---- Extracted records

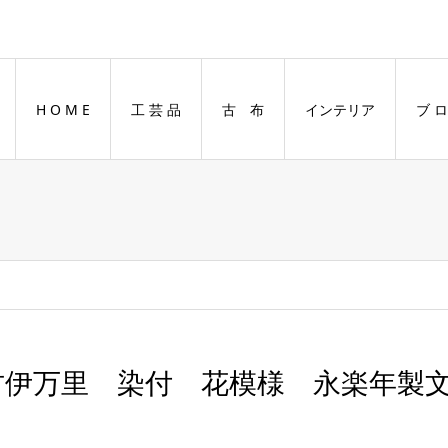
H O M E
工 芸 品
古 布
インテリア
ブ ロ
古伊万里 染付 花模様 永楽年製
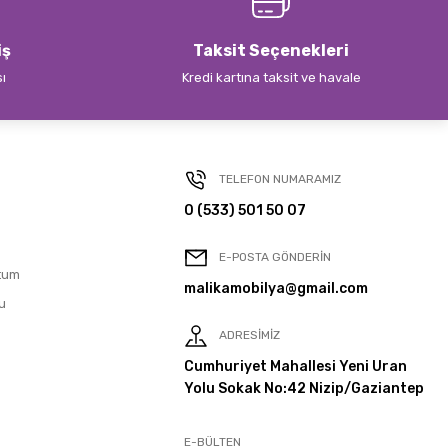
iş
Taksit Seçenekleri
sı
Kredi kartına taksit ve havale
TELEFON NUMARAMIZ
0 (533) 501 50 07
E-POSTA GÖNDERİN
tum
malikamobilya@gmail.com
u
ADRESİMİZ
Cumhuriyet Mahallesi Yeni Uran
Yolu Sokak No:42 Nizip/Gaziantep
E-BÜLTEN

--------

### Your instructions
Reproduce every line of text from the material above, character for character and in the same order, leaving out the pictures.

### Answer below
H O M E
工 芸 品
古 布
インテリア
ブ ロ
古伊万里 染付 花模様 永楽年製
iş
Taksit Seçenekleri
sı
Kredi kartına taksit ve havale
TELEFON NUMARAMIZ
0 (533) 501 50 07
E-POSTA GÖNDERİN
tum
malikamobilya@gmail.com
u
ADRESİMİZ
Cumhuriyet Mahallesi Yeni Uran
Yolu Sokak No:42 Nizip/Gaziantep
E-BÜLTEN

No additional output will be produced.